Local women’s organizations report that women are more insecure today than they were even under the Taliban, and Human Rights Watch notes that violence against Afghan women remains endemic six years after the war for their supposed liberation.
Our bombing campaigns and poppy eradication policies coupled with our failure to invest substantively in aid have kept Afghanistan perpetually on the brink of famine.
In addition to our country having the dubious distinction of being the sixth-largest arms manufacturer in the world, Canadian citizens have collectively invested $2.55 billion in arms dealers through the Canadian Pension Plan.
In this climate, our campuses are increasingly reflecting our national march to war.
The Department of National Defence has embarked on a mammoth recruitment campaign in an effort to build Canada its very own military-industrial complex.
Across the nation campuses such as Ryerson’s have seen an infusion of military recruitment ads in student newspapers, in bathroom stalls, and at career fairs.
While virtually all francophone student newspapers have refused to run the DND ads, and about 25 CEGEP student unions have opposed the militarization of their schools, resistance outside of Quebec has been more muted.
Proponents of the ads paint those who oppose them as suppressers of free speech.
To be clear, the freedom to pay for advertisements is not an entrenched Charter right. On the contrary, the additional $13 billion that the federal government has allocated to our military gives them a substantively louder voice than Afghani or Haitian civilians who bear the brunt of our occupations.
If we are to speak about rights in a meaningful way, why should the military’s right to buy ads trump the right of impoverished Afghanis to avoid bombings, crop fumigations, humiliating daily house raids, and torture?

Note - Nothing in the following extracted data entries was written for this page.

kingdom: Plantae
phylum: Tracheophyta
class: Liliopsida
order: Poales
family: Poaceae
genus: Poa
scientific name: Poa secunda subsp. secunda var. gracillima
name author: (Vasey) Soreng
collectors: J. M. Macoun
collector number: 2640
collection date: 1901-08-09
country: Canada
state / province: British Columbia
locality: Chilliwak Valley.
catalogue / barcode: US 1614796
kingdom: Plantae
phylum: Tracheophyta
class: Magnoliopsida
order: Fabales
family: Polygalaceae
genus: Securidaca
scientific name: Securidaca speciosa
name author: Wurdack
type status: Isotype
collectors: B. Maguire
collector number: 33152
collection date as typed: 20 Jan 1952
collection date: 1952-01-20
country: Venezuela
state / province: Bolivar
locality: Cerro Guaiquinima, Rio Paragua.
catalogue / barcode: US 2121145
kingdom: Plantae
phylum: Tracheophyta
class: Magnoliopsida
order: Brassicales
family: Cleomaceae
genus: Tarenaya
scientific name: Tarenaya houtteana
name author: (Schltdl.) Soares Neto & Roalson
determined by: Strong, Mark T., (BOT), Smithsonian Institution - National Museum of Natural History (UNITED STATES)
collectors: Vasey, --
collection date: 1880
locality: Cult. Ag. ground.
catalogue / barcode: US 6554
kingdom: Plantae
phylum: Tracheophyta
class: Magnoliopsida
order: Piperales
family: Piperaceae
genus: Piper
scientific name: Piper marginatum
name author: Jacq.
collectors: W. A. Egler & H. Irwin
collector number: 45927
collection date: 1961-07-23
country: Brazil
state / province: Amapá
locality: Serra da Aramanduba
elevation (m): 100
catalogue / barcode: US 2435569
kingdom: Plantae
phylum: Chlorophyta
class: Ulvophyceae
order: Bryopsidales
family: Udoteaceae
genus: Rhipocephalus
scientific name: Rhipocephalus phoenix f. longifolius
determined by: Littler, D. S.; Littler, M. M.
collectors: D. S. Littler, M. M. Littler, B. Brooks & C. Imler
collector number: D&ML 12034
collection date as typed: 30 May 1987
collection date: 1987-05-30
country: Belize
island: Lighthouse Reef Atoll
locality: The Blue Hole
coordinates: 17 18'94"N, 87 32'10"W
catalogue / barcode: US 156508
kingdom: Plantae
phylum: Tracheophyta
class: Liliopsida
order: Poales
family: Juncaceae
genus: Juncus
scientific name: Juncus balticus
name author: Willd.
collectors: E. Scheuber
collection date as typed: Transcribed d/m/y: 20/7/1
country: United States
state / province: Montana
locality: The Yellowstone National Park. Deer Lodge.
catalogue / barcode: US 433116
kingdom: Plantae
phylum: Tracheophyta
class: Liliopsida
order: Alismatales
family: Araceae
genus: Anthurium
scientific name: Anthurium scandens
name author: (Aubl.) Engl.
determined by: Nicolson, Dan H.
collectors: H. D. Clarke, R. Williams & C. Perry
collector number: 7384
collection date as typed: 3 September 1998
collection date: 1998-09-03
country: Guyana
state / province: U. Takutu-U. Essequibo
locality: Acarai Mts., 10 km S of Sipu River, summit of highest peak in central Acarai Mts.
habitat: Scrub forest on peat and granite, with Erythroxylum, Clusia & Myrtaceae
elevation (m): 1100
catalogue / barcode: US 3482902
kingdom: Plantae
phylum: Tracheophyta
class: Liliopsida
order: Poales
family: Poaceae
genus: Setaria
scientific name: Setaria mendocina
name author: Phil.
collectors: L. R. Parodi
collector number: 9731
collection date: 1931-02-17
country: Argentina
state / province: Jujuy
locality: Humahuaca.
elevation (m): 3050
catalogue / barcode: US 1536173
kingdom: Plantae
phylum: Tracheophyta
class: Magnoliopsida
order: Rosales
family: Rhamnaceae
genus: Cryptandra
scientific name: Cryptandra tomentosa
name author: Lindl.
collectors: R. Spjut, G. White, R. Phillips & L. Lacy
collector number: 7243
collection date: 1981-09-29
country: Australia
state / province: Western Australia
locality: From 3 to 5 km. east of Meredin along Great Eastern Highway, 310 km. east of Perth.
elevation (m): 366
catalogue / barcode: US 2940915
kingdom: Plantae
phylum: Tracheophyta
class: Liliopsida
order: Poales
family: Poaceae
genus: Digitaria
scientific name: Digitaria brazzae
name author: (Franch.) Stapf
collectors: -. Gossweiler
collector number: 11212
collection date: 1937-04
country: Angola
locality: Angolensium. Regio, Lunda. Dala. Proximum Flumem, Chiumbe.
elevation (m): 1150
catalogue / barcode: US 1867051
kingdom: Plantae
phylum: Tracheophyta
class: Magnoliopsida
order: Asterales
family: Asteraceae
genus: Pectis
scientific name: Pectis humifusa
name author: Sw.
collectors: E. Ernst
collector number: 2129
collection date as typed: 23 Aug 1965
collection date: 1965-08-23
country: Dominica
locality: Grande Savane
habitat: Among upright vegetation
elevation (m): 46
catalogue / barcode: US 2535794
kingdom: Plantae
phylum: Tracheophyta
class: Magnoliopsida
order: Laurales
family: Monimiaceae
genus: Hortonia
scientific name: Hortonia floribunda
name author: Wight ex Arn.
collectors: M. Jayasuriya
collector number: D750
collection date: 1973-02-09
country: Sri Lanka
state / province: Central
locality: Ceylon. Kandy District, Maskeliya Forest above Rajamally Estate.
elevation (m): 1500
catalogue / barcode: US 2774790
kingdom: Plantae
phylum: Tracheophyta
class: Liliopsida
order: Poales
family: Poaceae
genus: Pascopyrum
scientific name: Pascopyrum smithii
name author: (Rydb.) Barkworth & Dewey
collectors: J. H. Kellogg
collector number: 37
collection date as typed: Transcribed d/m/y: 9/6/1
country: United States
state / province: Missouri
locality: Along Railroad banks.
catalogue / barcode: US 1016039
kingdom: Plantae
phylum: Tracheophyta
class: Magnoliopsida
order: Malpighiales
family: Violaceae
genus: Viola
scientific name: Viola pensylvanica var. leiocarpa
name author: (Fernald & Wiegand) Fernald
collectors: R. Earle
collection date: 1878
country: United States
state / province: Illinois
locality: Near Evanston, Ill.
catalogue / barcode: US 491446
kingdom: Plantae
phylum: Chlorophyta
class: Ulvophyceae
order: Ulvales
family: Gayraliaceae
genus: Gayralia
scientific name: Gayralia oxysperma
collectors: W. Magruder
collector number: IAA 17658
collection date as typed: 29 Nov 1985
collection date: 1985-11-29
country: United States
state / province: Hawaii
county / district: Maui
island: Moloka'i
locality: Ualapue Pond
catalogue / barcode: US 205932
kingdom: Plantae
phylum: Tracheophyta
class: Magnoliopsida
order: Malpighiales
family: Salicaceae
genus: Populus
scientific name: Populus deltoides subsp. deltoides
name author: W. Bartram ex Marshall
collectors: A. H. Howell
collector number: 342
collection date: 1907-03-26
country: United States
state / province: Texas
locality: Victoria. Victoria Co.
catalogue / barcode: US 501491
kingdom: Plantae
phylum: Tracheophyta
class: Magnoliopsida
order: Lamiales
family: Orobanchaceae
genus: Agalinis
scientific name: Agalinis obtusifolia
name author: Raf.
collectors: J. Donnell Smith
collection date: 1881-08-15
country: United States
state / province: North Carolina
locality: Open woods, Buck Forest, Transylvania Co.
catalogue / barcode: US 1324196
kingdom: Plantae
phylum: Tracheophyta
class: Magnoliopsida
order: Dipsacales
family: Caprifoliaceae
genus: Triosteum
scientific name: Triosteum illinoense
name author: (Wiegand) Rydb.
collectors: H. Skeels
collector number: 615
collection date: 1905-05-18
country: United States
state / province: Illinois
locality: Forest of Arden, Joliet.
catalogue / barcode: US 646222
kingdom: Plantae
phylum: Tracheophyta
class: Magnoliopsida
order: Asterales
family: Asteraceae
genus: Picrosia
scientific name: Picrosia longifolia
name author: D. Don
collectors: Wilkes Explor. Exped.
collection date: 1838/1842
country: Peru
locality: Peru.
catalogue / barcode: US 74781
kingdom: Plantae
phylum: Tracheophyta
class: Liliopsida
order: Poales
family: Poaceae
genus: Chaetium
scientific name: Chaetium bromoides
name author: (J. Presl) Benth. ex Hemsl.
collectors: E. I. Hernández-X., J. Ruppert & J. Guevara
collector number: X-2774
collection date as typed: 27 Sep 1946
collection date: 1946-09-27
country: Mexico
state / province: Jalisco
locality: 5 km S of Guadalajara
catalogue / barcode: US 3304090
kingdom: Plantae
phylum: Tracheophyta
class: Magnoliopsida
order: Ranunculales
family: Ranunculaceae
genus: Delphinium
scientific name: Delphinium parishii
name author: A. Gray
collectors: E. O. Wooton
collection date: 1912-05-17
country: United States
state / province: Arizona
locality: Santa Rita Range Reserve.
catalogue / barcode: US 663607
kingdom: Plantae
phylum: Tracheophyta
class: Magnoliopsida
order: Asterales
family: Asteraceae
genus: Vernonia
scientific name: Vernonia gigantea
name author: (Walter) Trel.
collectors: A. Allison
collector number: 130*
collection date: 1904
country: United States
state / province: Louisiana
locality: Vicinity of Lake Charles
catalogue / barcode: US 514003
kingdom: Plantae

Joining the military is not a morally neutral job like any other. Hillier himself confirms that the military is "not the public service of Canada. We’re not just another department. We are the Canadian Forces, and our job is to be able to kill people."
Nor are all Canadians being asked to kill and die equally.
Whereas racialized communities are disproportionately represented in the 4,000 soldiers who have come back in body bags from the Iraq war, in Canada it is the poor who are the most likely to enlist.
It is no coincidence that Canada’s four poorest provinces have the highest rates of enlistment in Canada. Conversely, the four most affluent provinces have the lowest number of new recruits.
It is disconcerting that not a single Ryerson student has ever complained about military advertisements in our campus press.
If truth is the first casualty of war, it is incumbent on us as critically engaged students to ensure that we do not allow ourselves to be used as pawns in an unending war against a people who are not our enemy.